◆ Exercises to complete
A - List each timestamp in the sales interview transcript, in order.
B - Pick up the sales interview transcript right after its final question and write the next part of the conversation.

◆ Quoted passage
========================================================================
And how was it flabbergasting to the people around her?

Heather Pearce Campbell  28:32

Meaning that she had the guts to do things her own way, like they were so surprised that she would come in and just basically not follow the rules. And the company ended up just allowing her because her results were so much better than everybody else. You know, and they didn’t have some of the systems that they really needed to support their clients and do certain things that she could spot. She could say this isn’t working. And here’s why I have to do it this other way. And I think sales is really disenfranchising to certain people that are trained a certain way told to do it a certain way. And, you know, there was one other gentleman I was talking with about sales one day, and he said, because of that you have a marketplace that believes it’s okay to lie to salespeople. And it gets back to this trust element that you talked about. I think especially if you come in with a certain approach, how many people are just trying to get off the phone? Oh, yeah, sure, sure. I’m interested in your thing, like, send me some follow up or whatever, and they have no interest. They are just trying to get out of that conversation. 

Chris Goegan  29:35

Right. 

Heather Pearce Campbell  29:36

Right? And so when you don’t come in, I think with the right values, the right approach, like you’re automatically adding to that distrust, and it just builds a barrier where somebody will do what it takes, even including lie to you, in order to get off the phone.

Chris Goegan  29:54

Mm hmm. Yeah, yeah, exactly. Exactly.

Heather Pearce Campbell  29:58

How do you – so I’m curious because you know, this guy that observed you and said, well, gosh, it just sounds like you’re talking to your buddies all day. How? How did you find a way to so quickly establish trust?
========================================================================
◆ Provided records
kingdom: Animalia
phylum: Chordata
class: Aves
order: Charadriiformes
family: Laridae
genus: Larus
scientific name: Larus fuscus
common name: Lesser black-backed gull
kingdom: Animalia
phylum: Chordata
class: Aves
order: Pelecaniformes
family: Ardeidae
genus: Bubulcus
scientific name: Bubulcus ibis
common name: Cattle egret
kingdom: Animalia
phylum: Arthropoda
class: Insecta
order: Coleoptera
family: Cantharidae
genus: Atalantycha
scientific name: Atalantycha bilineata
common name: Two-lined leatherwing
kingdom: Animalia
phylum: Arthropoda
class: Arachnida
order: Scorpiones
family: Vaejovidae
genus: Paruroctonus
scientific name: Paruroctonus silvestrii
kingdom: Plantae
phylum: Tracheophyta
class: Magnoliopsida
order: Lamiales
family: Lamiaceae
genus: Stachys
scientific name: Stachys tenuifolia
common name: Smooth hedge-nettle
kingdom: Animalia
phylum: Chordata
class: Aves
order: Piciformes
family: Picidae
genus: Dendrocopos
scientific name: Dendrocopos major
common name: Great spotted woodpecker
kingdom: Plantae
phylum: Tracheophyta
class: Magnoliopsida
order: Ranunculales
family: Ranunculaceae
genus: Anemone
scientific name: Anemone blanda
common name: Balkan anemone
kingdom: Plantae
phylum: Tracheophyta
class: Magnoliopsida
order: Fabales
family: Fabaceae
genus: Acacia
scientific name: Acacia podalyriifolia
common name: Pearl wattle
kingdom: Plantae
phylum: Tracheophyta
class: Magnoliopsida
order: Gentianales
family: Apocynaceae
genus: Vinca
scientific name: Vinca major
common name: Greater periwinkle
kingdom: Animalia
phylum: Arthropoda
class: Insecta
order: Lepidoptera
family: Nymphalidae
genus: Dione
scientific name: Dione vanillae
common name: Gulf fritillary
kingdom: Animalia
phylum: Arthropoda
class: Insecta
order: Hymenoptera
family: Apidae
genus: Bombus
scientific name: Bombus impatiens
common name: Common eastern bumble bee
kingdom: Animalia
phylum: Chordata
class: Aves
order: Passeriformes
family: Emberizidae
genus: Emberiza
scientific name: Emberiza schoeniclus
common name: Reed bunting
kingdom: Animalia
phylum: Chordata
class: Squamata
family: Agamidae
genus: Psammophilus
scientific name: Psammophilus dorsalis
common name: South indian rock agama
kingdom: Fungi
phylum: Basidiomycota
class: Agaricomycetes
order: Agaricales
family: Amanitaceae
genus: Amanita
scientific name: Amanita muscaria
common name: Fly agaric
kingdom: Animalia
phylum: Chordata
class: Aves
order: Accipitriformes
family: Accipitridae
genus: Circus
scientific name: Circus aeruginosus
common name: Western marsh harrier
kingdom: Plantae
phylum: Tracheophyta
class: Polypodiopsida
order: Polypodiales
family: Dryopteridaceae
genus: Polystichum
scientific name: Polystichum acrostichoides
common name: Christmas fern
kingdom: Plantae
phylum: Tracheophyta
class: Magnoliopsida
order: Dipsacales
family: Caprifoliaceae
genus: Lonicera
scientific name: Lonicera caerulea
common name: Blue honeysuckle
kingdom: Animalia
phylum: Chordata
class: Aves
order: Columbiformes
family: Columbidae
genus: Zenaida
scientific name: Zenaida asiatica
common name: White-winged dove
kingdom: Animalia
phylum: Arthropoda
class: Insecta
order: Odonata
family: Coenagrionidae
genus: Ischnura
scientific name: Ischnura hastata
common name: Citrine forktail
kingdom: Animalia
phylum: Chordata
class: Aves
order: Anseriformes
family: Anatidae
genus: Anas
========================================================================
◆ Answers for this exercise
A - 28:32, 29:35, 29:36, 29:54, 29:58

B -
Chris Goegan  30:10

Questions. Mm hmm. Questions. You know, like, like, like, if you’re, and I always tell people, it’s like, if, if a friend is having problems with their marriage, and they want to talk to you about it, you’re sitting at Starbucks having a cup of coffee? Like, are you going to tell them all the things you need to fix? Are you just gonna, like, start asking him questions like, you know, like, Well, okay, what’s, you know, what’s going on? You know, and then and then, you know, a lot of them talk and just just ask, just ask some questions. You know, okay, well, well, now, have you thought about this? Have you thought about that, you know, like, just gonna ask questions. Yeah. And, and so, when you take an interest in people, like, they, they trust you more, you know, like, and, and but you got to come in with a mindset of like, I truly want to help this person, right? And if I can’t help this person, then we shouldn’t work together. You know? Exactly, exactly. And so and so like, if you’re talking to somebody, or my business, I talked to somebody, you know, they want to, they want to grow and scale their business. Everyone says they want to grow and scale their business. Everyone that sells sub says, The I can help you grow and scale your businesses like blah, blah, blah, blah, blah. It’s just to me, it’s just like, Well, you know, what are your goals? You know, what do you like, what do you want to accomplish? You know, and so we just, we’ve got a series of questions. And it’s, um, people always just tell me, it’s like, like, I love Michael Gerber is like, something he said to me, and I popped up on the website, it says, like, if trust is important, you know, like, you know, talk to Chris, you know, and so to me, it’s like, you know, I only want to sell? Well, actually, it’s like, I think that we should work together. If you think I can help you, and I think I can help you. Yeah. If it is, then we should work together. If it’s not, we should, you know, so. So let’s talk about your talk about, you know, like, where you are talking about your goals, your dreams, your aspirations, what you want. Talk about your constraints, talk about the problems, you’re having talked about different things, you try and talk about what’s not working, talk about what you think the solutions are? And then, you know, we’re having a great conversation.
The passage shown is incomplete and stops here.